Hedging Against American Policy Volatility

Perhaps the most significant motivation for the current surge in regional defense ties is the perceived volatility of American foreign policy. As domestic political debates in the United States increasingly question the cost and necessity of overseas commitments, allies in the Indo-Pacific are planning for a future of diminished or inconsistent American engagement.

Hedging Against American Policy Volatility
Prabowo Subianto defense meeting

This hedging strategy involves a two-pronged approach. First, allies are strengthening their ties with the United States to ensure that the current security guarantees remain intact. Second, they are building “redundant” security structures—such as the Japan-Australia-Philippines trilateral or the AUKUS technological framework—that can sustain regional stability even if the United States shifts toward a more isolationist stance. This is not an act of distrust, but a pragmatic response to the reality of democratic political cycles.

This shift also extends into the economic and technological sectors.

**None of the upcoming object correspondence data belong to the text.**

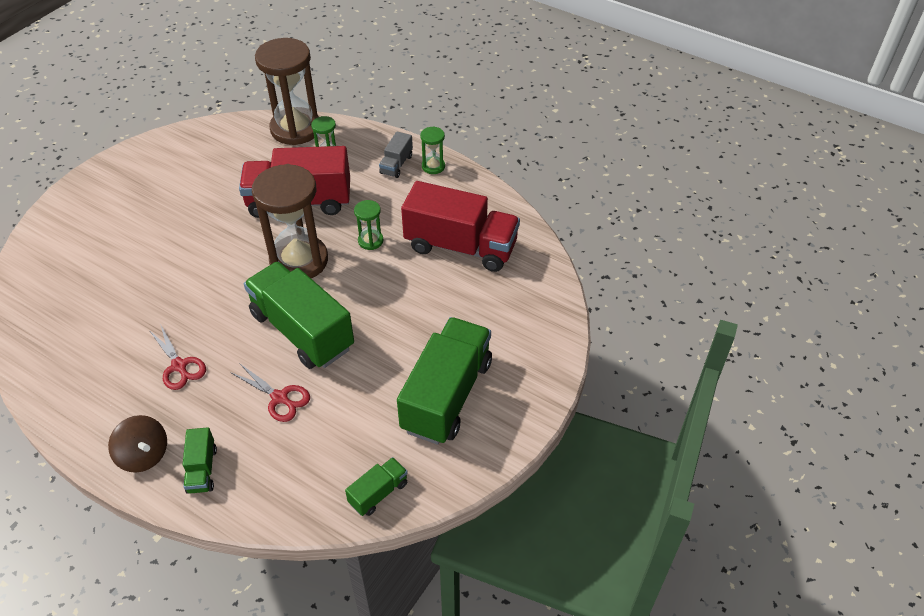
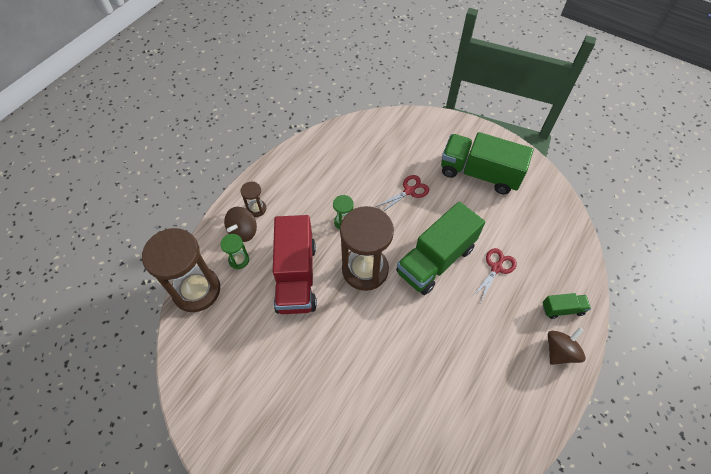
camera: 90 degrees left, 10 degrees up
red scissors [149,324,206,390] -> red scissors moved to [376,175,429,211]
green truck [345,457,408,516] -> none
grey truck [379,131,413,178] -> brown hourglass [240,182,266,217]
red truck [401,181,520,272] -> none
green hourglass [420,126,445,174] -> none
none -> brown spinning top [224,207,257,242]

The concept of “friend-shoring” has become a cornerstone of Indo-Pacific security policy. By diversifying semiconductor supply chains and securing access to critical minerals through partnerships with Australia, Indonesia, and Vietnam, these nations are attempting to decouple their economic security from potential Chinese coercion. The logic is clear: true defense capability requires not just ships and missiles, but the industrial and technological independence to produce them without interruption.

As the region moves toward the latter half of the decade, the success of this “great Indo-Pacific hedge” will depend on whether these minilateral groups can move beyond coordination and achieve true operational integration. The focus will likely shift from high-level diplomatic agreements to the practicalities of joint command structures, shared logistics, and integrated digital battle management systems.